The 12-ton, 74-foot tall Norway spruce is being erected in Rockefeller Center on Friday. The lighting ceremony is scheduled for November 30, 2010.

The massive tree is leaving the home of Peter Acton, a New York City firefighter, firefighter, and his wife Stephanie. The Actons told NBCNewYork they are thrilled to send it to Rockefeller Center, where it will delight crowds throughout the next several months.

"This is amazing," Peter Acton said of his tree. "It's like Tree-Stock -- it's getting bigger and bigger."

But it wasn't the Actons who came up with the idea to send their mammoth tree to Rockefeller Plaza.
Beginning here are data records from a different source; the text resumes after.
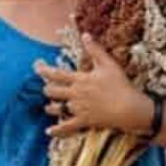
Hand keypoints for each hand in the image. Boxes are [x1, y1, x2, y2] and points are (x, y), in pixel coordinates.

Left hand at [36, 34, 150, 139]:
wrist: (129, 107)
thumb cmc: (120, 84)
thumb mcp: (109, 64)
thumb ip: (95, 49)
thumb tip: (85, 34)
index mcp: (80, 79)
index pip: (57, 74)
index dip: (44, 70)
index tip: (36, 67)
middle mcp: (75, 94)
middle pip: (53, 91)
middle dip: (47, 89)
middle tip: (46, 88)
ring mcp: (78, 108)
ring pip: (57, 108)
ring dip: (51, 107)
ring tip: (49, 106)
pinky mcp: (84, 121)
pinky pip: (66, 127)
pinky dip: (57, 130)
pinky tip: (49, 131)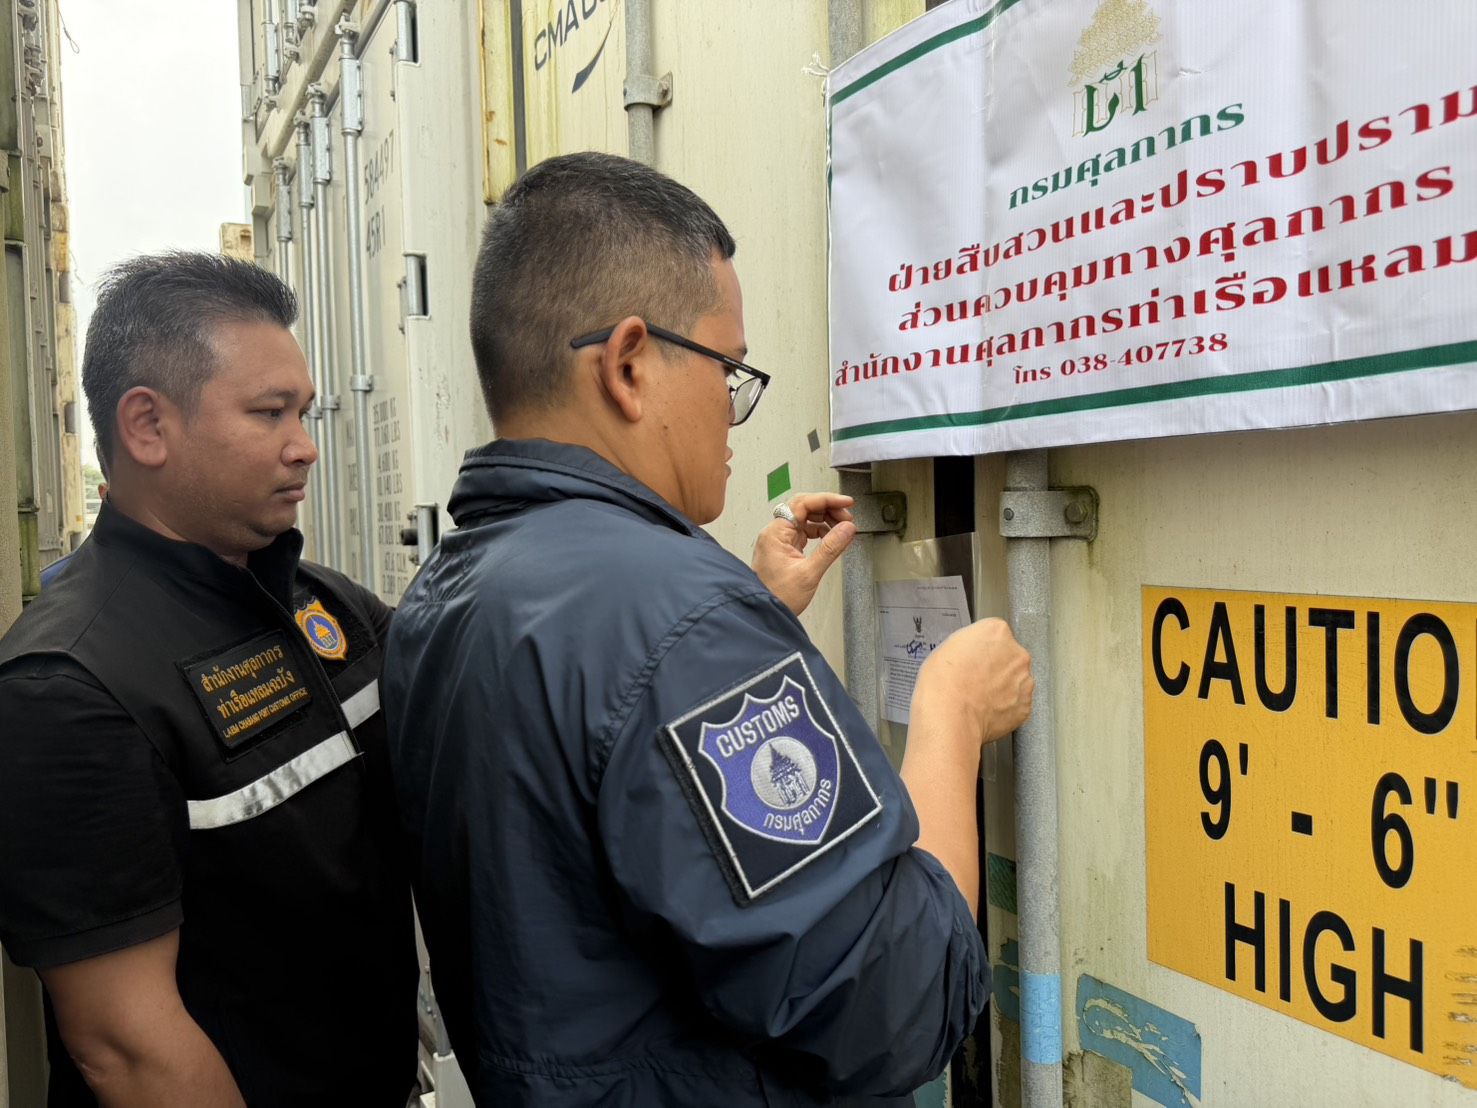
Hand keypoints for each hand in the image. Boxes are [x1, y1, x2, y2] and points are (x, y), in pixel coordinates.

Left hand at [750, 493, 856, 616]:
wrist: (764, 615)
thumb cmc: (777, 598)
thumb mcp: (809, 573)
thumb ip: (830, 548)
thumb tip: (847, 529)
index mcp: (775, 533)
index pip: (802, 503)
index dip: (827, 500)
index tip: (846, 503)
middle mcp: (774, 533)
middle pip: (803, 508)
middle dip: (827, 509)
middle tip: (847, 519)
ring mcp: (779, 541)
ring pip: (804, 519)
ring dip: (824, 520)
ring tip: (842, 529)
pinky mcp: (784, 550)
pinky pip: (803, 532)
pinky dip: (819, 532)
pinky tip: (831, 538)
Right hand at [914, 618, 1033, 746]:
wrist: (949, 716)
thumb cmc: (943, 683)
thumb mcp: (948, 647)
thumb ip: (970, 645)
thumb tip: (973, 653)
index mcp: (997, 632)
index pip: (995, 634)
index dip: (982, 648)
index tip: (974, 658)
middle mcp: (1017, 653)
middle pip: (1010, 656)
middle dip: (997, 667)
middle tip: (976, 679)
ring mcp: (1024, 681)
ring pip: (1016, 681)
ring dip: (1003, 687)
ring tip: (979, 698)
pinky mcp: (1025, 706)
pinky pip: (1017, 704)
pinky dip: (1005, 708)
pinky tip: (986, 710)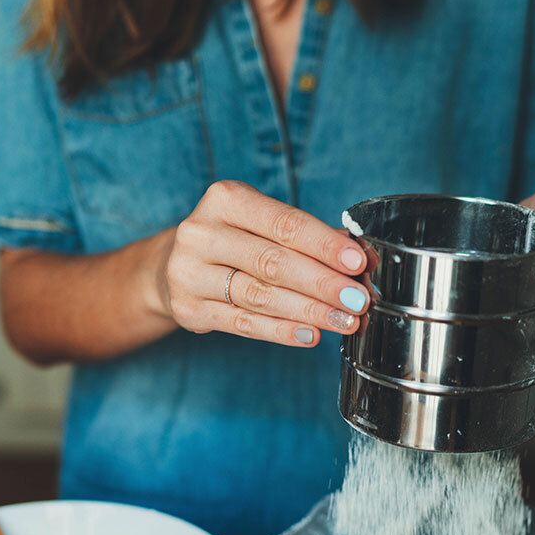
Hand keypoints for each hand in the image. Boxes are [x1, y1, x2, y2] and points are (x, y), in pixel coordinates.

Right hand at [161, 181, 368, 346]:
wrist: (172, 265)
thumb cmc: (234, 240)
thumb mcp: (263, 224)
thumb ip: (308, 238)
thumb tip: (362, 259)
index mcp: (226, 199)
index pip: (285, 224)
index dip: (325, 245)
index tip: (358, 263)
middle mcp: (202, 232)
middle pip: (274, 262)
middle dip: (323, 284)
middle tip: (357, 300)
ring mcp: (190, 272)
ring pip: (260, 296)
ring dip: (309, 312)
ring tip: (343, 322)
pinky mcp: (188, 308)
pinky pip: (244, 324)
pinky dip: (281, 331)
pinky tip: (310, 335)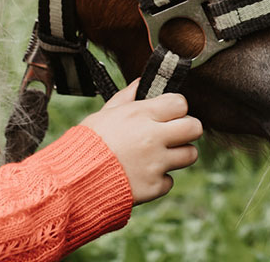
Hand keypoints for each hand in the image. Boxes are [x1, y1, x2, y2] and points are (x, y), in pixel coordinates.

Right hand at [78, 79, 201, 203]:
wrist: (74, 180)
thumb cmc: (86, 143)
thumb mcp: (104, 114)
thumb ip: (127, 97)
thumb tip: (141, 82)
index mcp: (141, 115)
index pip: (181, 103)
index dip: (176, 108)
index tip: (168, 115)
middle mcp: (153, 137)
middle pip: (195, 128)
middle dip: (187, 130)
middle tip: (174, 135)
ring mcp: (156, 163)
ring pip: (190, 155)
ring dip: (178, 155)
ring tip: (159, 156)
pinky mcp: (154, 186)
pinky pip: (169, 181)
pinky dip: (158, 180)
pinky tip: (141, 176)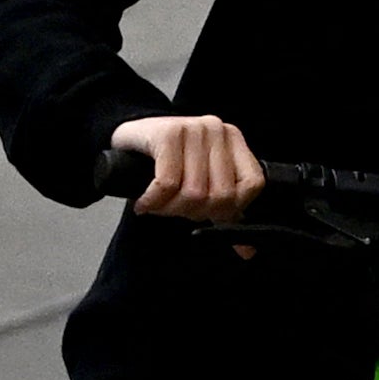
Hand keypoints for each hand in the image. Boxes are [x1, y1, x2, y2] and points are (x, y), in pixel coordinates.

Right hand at [110, 113, 262, 221]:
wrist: (127, 139)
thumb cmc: (164, 160)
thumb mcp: (200, 181)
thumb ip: (225, 211)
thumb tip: (246, 250)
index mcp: (232, 140)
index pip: (251, 185)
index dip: (228, 210)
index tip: (205, 214)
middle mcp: (216, 130)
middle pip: (220, 195)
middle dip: (193, 212)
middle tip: (173, 209)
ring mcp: (193, 129)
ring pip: (194, 192)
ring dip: (169, 209)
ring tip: (157, 205)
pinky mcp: (168, 133)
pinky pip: (167, 184)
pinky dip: (154, 201)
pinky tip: (144, 203)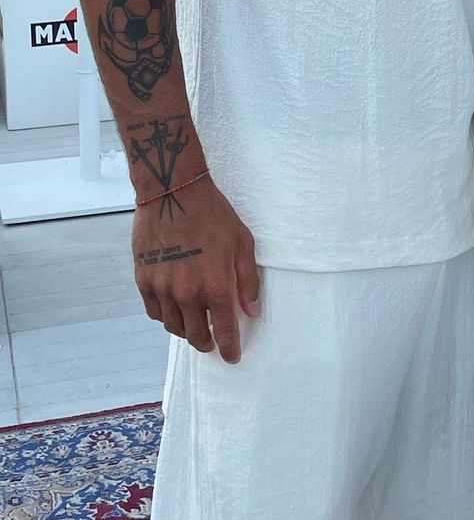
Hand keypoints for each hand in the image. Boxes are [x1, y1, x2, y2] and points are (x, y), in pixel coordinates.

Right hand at [132, 178, 259, 363]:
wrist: (174, 193)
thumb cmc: (213, 215)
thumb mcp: (243, 243)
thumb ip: (248, 280)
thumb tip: (251, 310)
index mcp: (216, 286)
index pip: (224, 331)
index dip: (229, 348)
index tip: (232, 357)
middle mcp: (188, 294)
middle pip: (195, 336)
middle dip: (206, 343)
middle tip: (212, 342)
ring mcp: (162, 288)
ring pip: (174, 326)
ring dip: (186, 330)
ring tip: (194, 325)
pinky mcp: (144, 280)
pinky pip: (155, 312)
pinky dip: (166, 316)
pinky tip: (174, 308)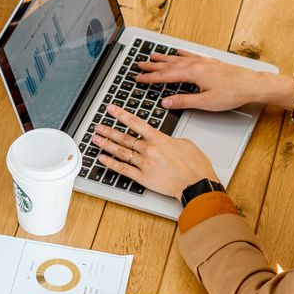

It was Rockefeller Center Head Gardener Erik Pauze -- whose daughter spotted the 74-foot Norway spruce as he and she drove through the neighborhood to check out another potential Rockefeller centerpiece.

"I think Davey would have picked up this tree right away as well," said Pauze, referring to former Rockefeller tree scouter David Murbach, who died of heart disease in January this year. He was only 57 years old.

November 30 won't be the first time colorful Christmas lights dangle from the tree's huge branches. When Peter Acton moved to the area 11 years ago, he found Christmas lights in the branches as he was cleaning up the lawn. He estimates the lights were about 40 to 50 years old. And so they were. The boy who put them up there, now a man who lives in Vermont, remembers.

"When I was like eight I remember trying to decorate it," said Tom Lockwood, who now resides in Burlington but returned to his old home to see the tree cut down. "It was like 12 feet high at the time."

Despite the party atmosphere on the normally quiet street where workers prepared their axes to chop down the tree, there was also a sense of loss. Family members reflected on the fun they've had around it. Those memories comfort young Seamus Acton, who is happy others who don't have a Christmas tree will now be able to enjoy the one he did for so many years.

"People who can't have Christmas trees now have a Christmas tree," said the 11-year-old boy. "So it's for the whole world to see."

The first Rockefeller Center Christmas tree was put up in 1931 by workers building the complex during the Depression. The first official tree lighting there was in 1933.